Door Anoniem: Ik vind daarom werkelijk dat niet de QR-code zelf het probleem is maar hoe software die afhandelt.
Maar dat software dit soms ruk afhandelt, is een feit.
iPhone / iPad
• Als ik op mijn iPhone de meegeleverde Safari browser als standaard instel, en met de foto-toestel-app de in
https://www.omroepwest.nl/nieuws/4930260/let-op-criminelen-plakken-valse-qr-codes-op-parkeerautomaten getoonde QR-code scan, verschijnt (met gele achtergrond) onder in beeld:
(/) qrco.de x
(die "(/)" moet een kompas-icoontje voorstellen).
• Als ik Chrome of Firefox als standaard browser instel, verandert die tekst in respectievelijk:
(->) Open in Chrome x
en
(->) Open in Firefox x
In geen van de gevallen zie je overigens of er uitsluitend via
https (nauwelijks te kapen op een onvertrouwd netwerk) verbinding gemaakt zal worden.

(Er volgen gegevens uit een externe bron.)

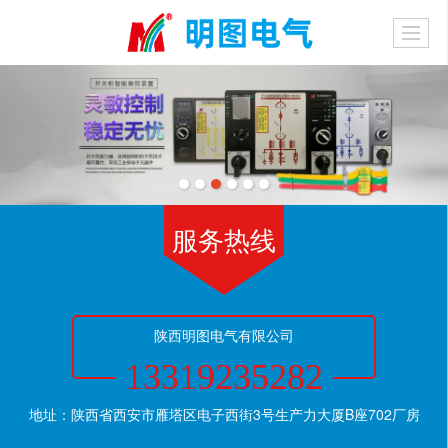
服务热线
陕西明图电气有限公司
13319235282
地址：陕西省西安市雁塔区电子西街3号生产力大厦B座702厂房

Precies om die reden heb ik een
gratis en
maximaal privacy-vriedelijke open source QR-code scanner app gemaakt (je hebt er geen compiler of ontwikkelomgeving voor nodig! Het lijkt ingewikkeld maar in de praktijk valt dit "visueel" programmeren reuze mee. Wel is de "Opdrachten" app soms wat nukkig en ook niet helemaal bugvrij). Met als bonus dat je, als de link begint met
http:// of indien er überhaupt geen protocol in is opgenomen (ja, dat komt vaak voor) de link met
https:// kunt laten beginnen.
En ik heb de sourcecode notabene op deze site gepubliceerd, zie
https://security.nl/posting/829028 (een lange toelichting vind je bovenaan die pagina).
Nb. mocht
http://security.nl gehacked worden (of zijn), en/of als je mij of de beheerders van security.nl niet vertrouwt: je kunt altijd
zelf die source checken op "kwaadaardigheid" (dat raad ik sowieso aan; probeer te begrijpen wat elke "instructie" doet en waarom deze nodig is. Bij twijfel niet inhalen! (denk
nooit "het zal wel goed zijn" als je broncode inpecteert op kwaadaardige wijzigingen en/of toevoegingen; criminelen die ongeautoriseerd sources wijzigen, doen er alles aan om te voorkómen dat zulke wijzigingen snel ontdekt worden).
Android
Onder Android gebruik ik nog de "Privacy Friendly QR-Code Scanner" van de "Karlsruhe Institute of Technology (KIT)" onderzoeksgroep (
https://secuso.aifb.kit.edu/english/QR_Scanner.php). Helaas is deze niet meer in de Google Play Store te vinden, maar nog wel via F-Droid, zie
https://secuso.aifb.kit.edu/english/105.php.
Een alternatief, maar sowieso handig voor Android, is de URLCheck app van TrianguloY (alle download links vind je in
https://github.com/TrianguloY/URLCheck). Als je die app als standaard browser instelt, kun je eenvoudig kiezen in welke browser je de link opent. Desgewenst kun je eerst de URL aanpassen (zoals
http:// vervangen door
https://).
"URLCheck" voor iPhone / iPad?
Weet iemand of er een vergelijkbare (privacy-vriendelijke) app voor iOS/iPadOS bestaat?